We’ve made a lot of progress in many of the MDGs – especially towards achieving Goal 1, yet the recent Summit has pointed out the imbalance in our achievements. Some goals are so off track, such as Goals 4 and 5 relating to reducing child mortality and improving maternal health, that the 2015 deadline for achieving our aims is not looking promising.
Over the past three days, countries have had the opportunity to speak at the summit, outlining their own country’s position on the MDGs, and their strategies for achieving them. Kevin Rudd spoke during yesterday’s session, his first gig as our new Foreign Affairs minister and had a lot of interesting things to say.
“A decade ago, we: the nations of the world, assembled here to offer the world’s poor a fairer share in the world’s future. A decade later we gather once again to take stock. To celebrate what has been done. But also honestly to admit where we have failed.”

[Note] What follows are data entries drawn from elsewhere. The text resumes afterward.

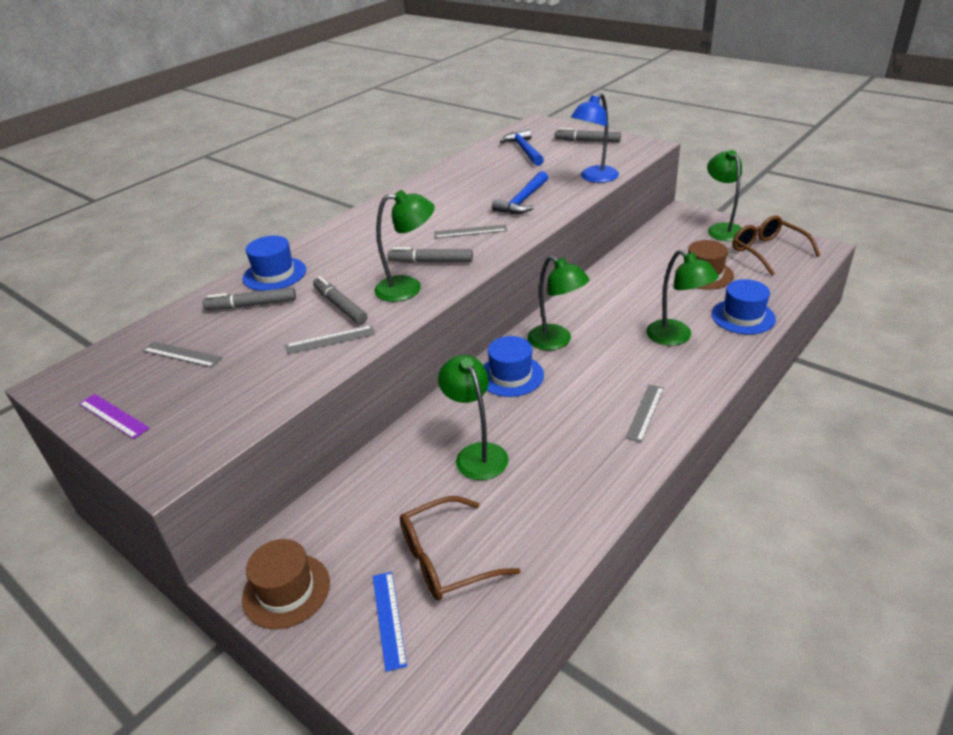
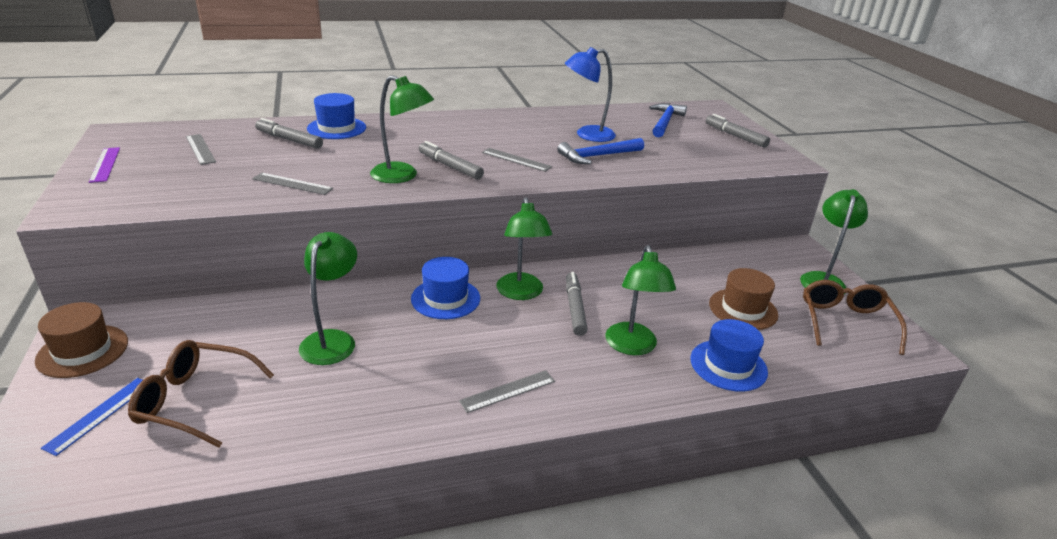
camera: 30 degrees right, 5 degrees down
(340, 306) = (338, 166): grey marker -> grey marker (574, 308)
(594, 178) = (691, 165): blue lamp -> blue lamp (587, 135)

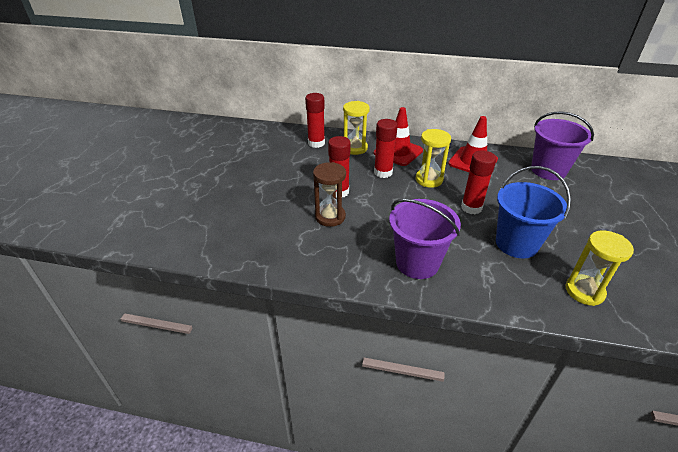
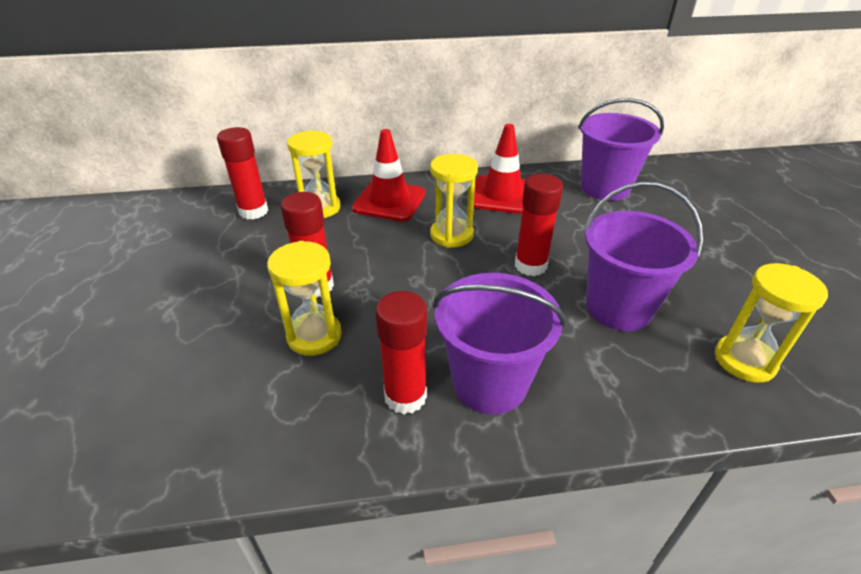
camera: 20 degrees left, 0 degrees up
(330, 217) = (314, 336): brown hourglass -> yellow hourglass
(383, 172) = (378, 238): red glue stick -> red glue stick (405, 396)
(516, 244) = (618, 308): blue bucket -> purple bucket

Amongst admitting our failure in reaching these targets, Mr. Rudd outlined Australian’s intentions over the next five years to assist the other UN Member States to achieve these goals. Particular importance was placed on the 49 least developed countries, and the 15 that are in our region, Australian focusing 0.15% of our GNI aid contribution to these countries, whilst also increasing funding to women and child health, education, climate change and also opening up our markets to enable poorer countries easier trade and commerce opportunities. You can read the entire speech here or view the webcast.
Now that Australia has spoken, I think many people and critics have a tendency to come out and slam the front we put up in the Summit, that we’re not doing enough to achieve the MDGs and that promises are never seen through. Yet now Kevin Rudd has spoken, I challenge you not to be critical of Australia’s intentions but encourage him and the Gillard government to achieve these said intentions. Email Kevin Rudd and tell him why it’s important to fulfill and keep these promises our country has made.
I’d encourage you to read the various statements made by each country at the Summit, and the addresses made by the Presidents of the World Bank and International Monetary Fund. I would particularly suggest you read Ban Ki-Moon’s address. He has such a clear vision of where the world should be in five years time – he even refers to the ‘8 Goals for Africa’ song that I blogged about a couple of months ago, and I’ll leave you with the lyric he quotes.
“We have the power, at this very hour.” – Now what are YOU going to do about it?